A defect of large luteal cells—which ensure the release of basal LH and unstimulated progesterone—occurred in 21% of cases studied. In these cases there was normal corpus luteum response to normal LH pulses, but progesterone secretion decreased to very low levels between LH pulses.¹⁵ The follicular-phase LH pulsatility, follicular development, and serum estradiol were all normal.¹⁵

Theoretically, stimulation of luteal progesterone secretion by hCG administration should be an effective therapy for hypothalamic LPD as well as a defect of large luteal cells. If the defect involves the small luteal cells, however, hCG therapy will be ineffective, since the corpus luteum is unresponsive to gonadotropins.¹⁵ In such patients, progesterone may be the treatment of choice. This may explain, at least in part, the differences in outcomes in the literature, since the underlying causative category has not been identified.

A well-designed, multicenter trial is essential to address remaining questions about LPD, not to mention a clear and uniform definition.

Clinical management

For those who believe, as we do, that LPD is a real and potential cause of reproductive disorders, we recommend that:

its diagnosis be standardized,
only expert histopathologists or reproductive endocrinologists with special training and skills in endometrial dating evaluate histologic samples, and
once a “proper” diagnosis is made, treatment be multifold and as minimally invasive as possible.
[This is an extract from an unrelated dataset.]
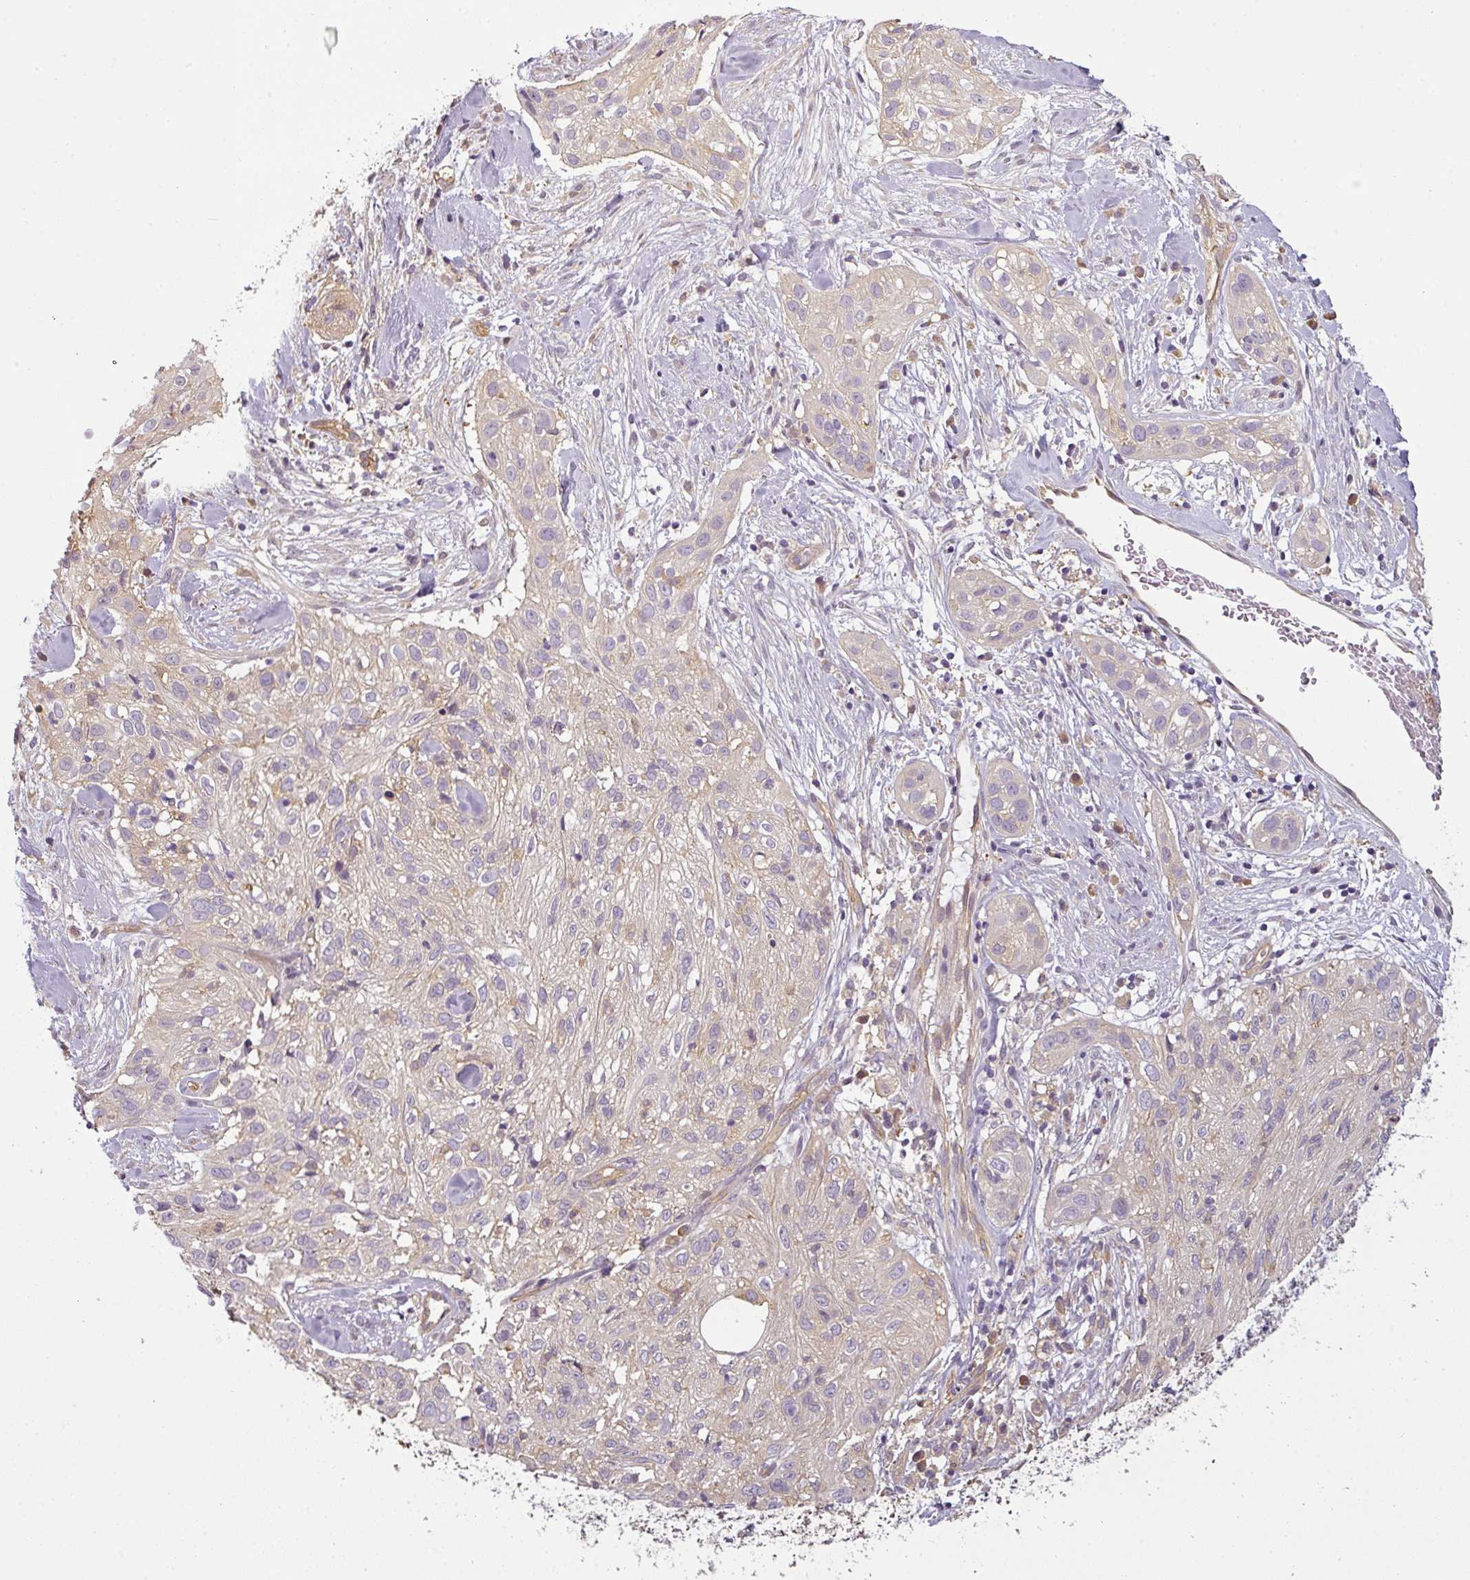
{"staining": {"intensity": "negative", "quantity": "none", "location": "none"}, "tissue": "skin cancer", "cell_type": "Tumor cells", "image_type": "cancer", "snomed": [{"axis": "morphology", "description": "Squamous cell carcinoma, NOS"}, {"axis": "topography", "description": "Skin"}], "caption": "Tumor cells are negative for brown protein staining in skin cancer (squamous cell carcinoma).", "gene": "ANKRD18A", "patient": {"sex": "male", "age": 82}}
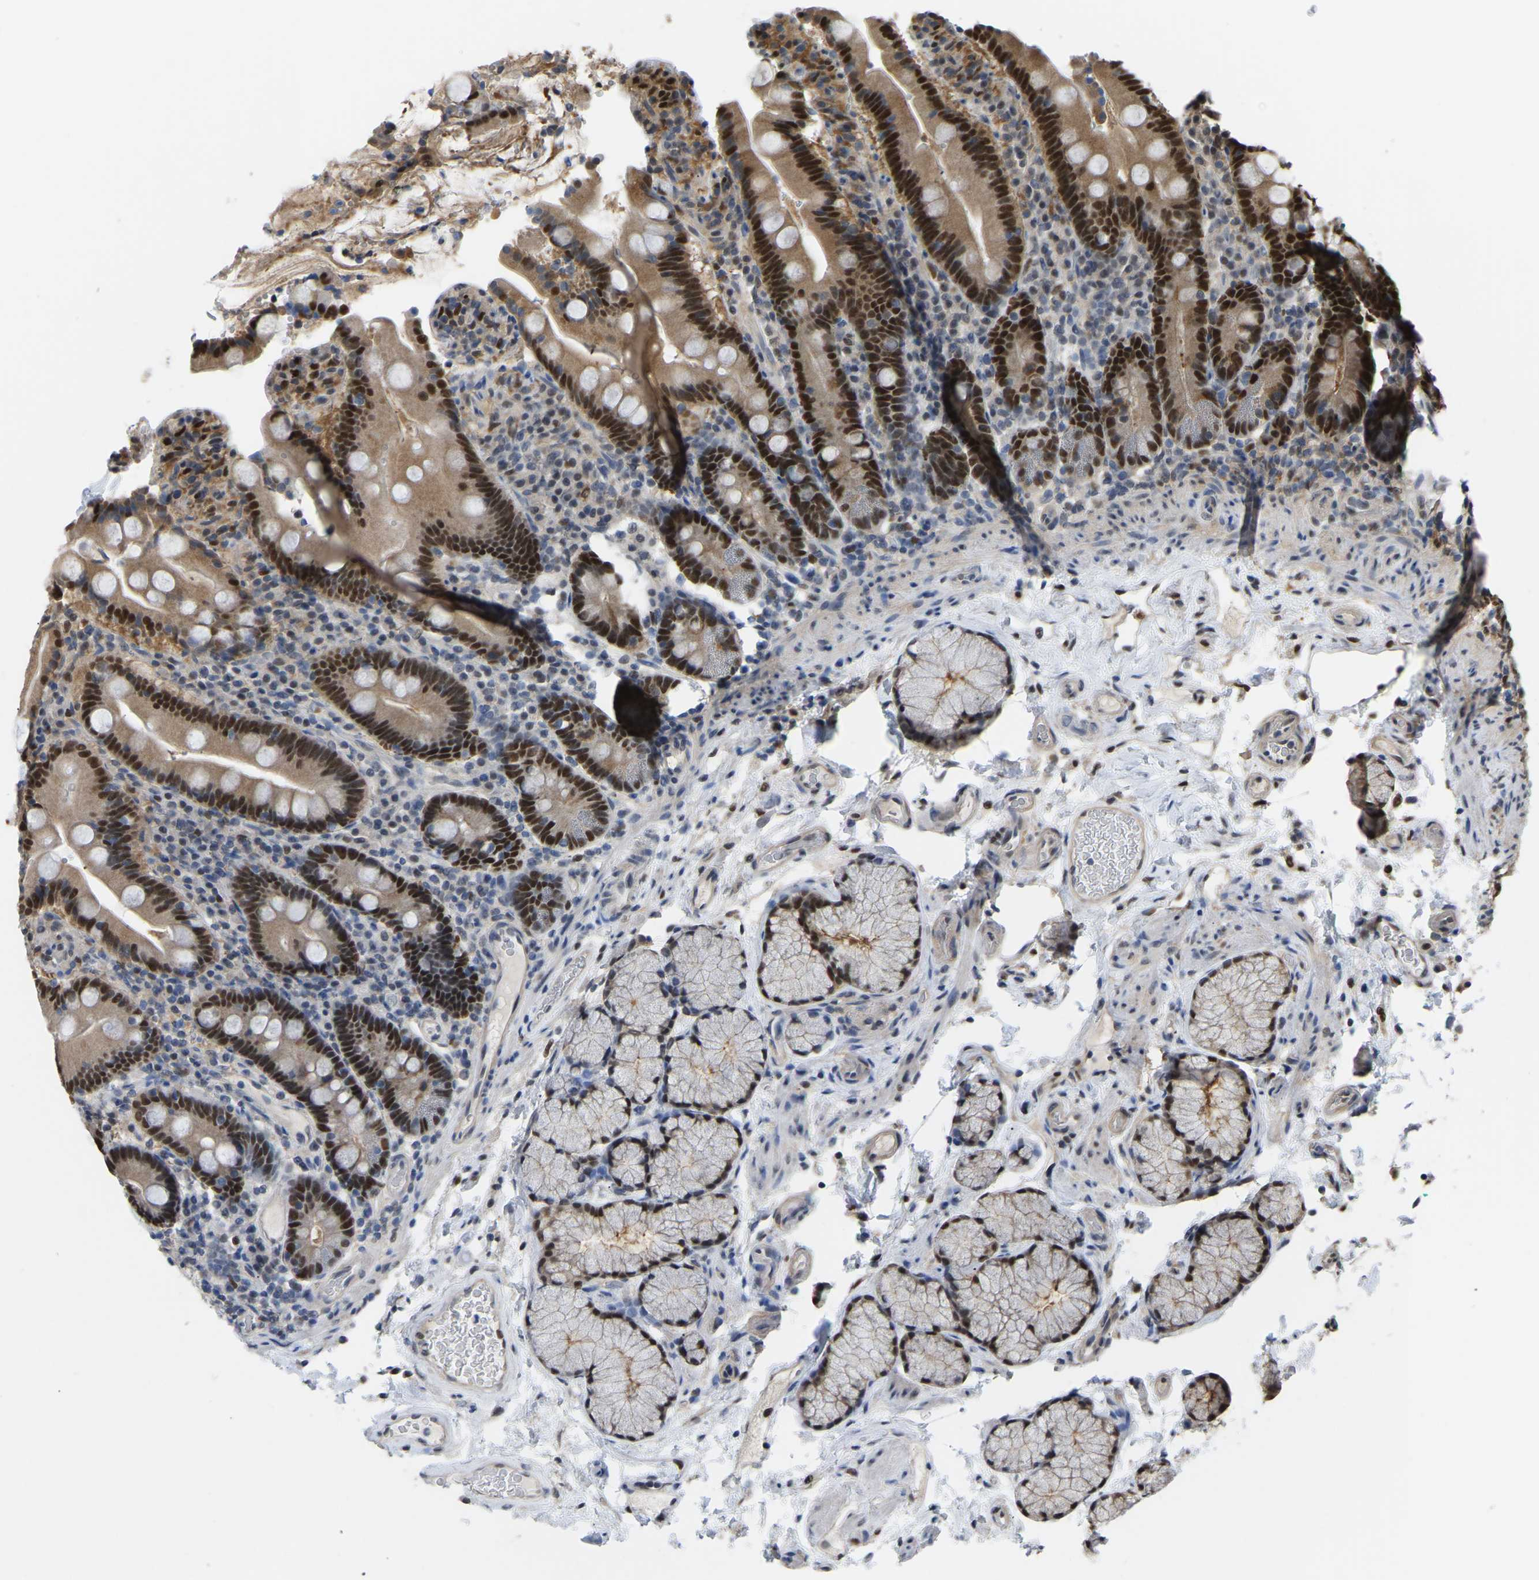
{"staining": {"intensity": "strong", "quantity": ">75%", "location": "cytoplasmic/membranous,nuclear"}, "tissue": "duodenum", "cell_type": "Glandular cells", "image_type": "normal", "snomed": [{"axis": "morphology", "description": "Normal tissue, NOS"}, {"axis": "topography", "description": "Small intestine, NOS"}], "caption": "An image of duodenum stained for a protein demonstrates strong cytoplasmic/membranous,nuclear brown staining in glandular cells.", "gene": "KLRG2", "patient": {"sex": "female", "age": 71}}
Our practice generally is to give patients gonadotropins or clomiphene to improve folliculogenesis and corpus luteum function, and to induce multiple ovulations, which increase serum progesterone levels as well as the chance of pregnancy.

In patients at high risk for multiple gestation, progesterone supplementation as oral tablets or vaginal cream is relatively safe, inexpensive, and well tolerated. There is no need to monitor effects of progesterone treatment, since this natural substance has no known side effects or teratogenicity.

Dr. Engman reports no financial relationship with any companies whose products are mentioned in this article. Dr. Luciano reports that he serves on the speakers bureau and as a consultant for Eli Lilly, and receives research grants from Chitogenics, ML Laboratories, Proctor & Gamble, and Tap Pharmaceuticals.